**Task prompt**
Please rewrite the items from the line with "Page size: 1654x1241." to the line with "title ¿Cuál es", substituting "copy its text" for "transcribe its text" and leaving everything else unchanged.

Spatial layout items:
[Begin]

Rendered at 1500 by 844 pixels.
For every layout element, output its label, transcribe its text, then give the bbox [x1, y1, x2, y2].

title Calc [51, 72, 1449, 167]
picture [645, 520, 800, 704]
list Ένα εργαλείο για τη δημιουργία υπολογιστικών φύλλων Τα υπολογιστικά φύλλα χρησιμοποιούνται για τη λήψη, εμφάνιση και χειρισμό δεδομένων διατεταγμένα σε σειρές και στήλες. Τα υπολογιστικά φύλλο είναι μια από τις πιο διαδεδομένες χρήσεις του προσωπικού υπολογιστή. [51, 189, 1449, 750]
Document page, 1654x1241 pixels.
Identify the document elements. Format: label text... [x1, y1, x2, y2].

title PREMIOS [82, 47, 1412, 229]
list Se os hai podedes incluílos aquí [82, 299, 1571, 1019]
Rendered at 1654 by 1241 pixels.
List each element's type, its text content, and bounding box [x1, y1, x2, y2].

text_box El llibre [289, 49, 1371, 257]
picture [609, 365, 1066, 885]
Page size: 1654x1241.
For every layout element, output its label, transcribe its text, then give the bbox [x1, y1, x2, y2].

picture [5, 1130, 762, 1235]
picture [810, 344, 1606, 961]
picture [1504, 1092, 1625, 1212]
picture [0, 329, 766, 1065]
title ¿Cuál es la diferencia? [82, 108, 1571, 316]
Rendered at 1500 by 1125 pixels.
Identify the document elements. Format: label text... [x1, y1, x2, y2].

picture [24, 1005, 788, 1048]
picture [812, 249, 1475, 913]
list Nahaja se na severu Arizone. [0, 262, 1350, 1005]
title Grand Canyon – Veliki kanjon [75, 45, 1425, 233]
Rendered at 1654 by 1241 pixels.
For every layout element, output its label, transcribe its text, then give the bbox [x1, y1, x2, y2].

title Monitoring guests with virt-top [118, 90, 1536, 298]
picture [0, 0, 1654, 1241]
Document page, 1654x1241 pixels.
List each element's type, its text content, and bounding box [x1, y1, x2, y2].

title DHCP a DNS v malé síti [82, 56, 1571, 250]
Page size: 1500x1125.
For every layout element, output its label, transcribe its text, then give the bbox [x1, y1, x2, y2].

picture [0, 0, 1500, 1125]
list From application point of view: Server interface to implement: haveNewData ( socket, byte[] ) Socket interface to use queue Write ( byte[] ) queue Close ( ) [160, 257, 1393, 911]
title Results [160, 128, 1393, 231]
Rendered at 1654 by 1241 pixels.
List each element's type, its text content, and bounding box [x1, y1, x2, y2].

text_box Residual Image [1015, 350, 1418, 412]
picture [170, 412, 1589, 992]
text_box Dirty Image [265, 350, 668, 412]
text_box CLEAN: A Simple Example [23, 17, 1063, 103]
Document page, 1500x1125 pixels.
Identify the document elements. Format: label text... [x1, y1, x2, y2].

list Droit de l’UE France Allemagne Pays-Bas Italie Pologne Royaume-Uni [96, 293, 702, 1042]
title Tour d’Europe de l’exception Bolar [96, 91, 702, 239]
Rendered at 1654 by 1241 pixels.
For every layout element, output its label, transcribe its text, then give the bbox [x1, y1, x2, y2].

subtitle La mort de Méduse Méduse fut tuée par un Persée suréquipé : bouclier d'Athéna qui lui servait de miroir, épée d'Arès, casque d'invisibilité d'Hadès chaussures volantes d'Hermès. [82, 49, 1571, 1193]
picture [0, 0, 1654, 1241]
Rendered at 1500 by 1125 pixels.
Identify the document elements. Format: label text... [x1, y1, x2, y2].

[End]

**Full output**
Page size: 1654x1241.
For every layout element, output its label, copy its text, then give the bbox [x1, y1, x2, y2].

picture [5, 1130, 762, 1235]
picture [810, 344, 1606, 961]
picture [1504, 1092, 1625, 1212]
picture [0, 329, 766, 1065]
title ¿Cuál es la diferencia? [82, 108, 1571, 316]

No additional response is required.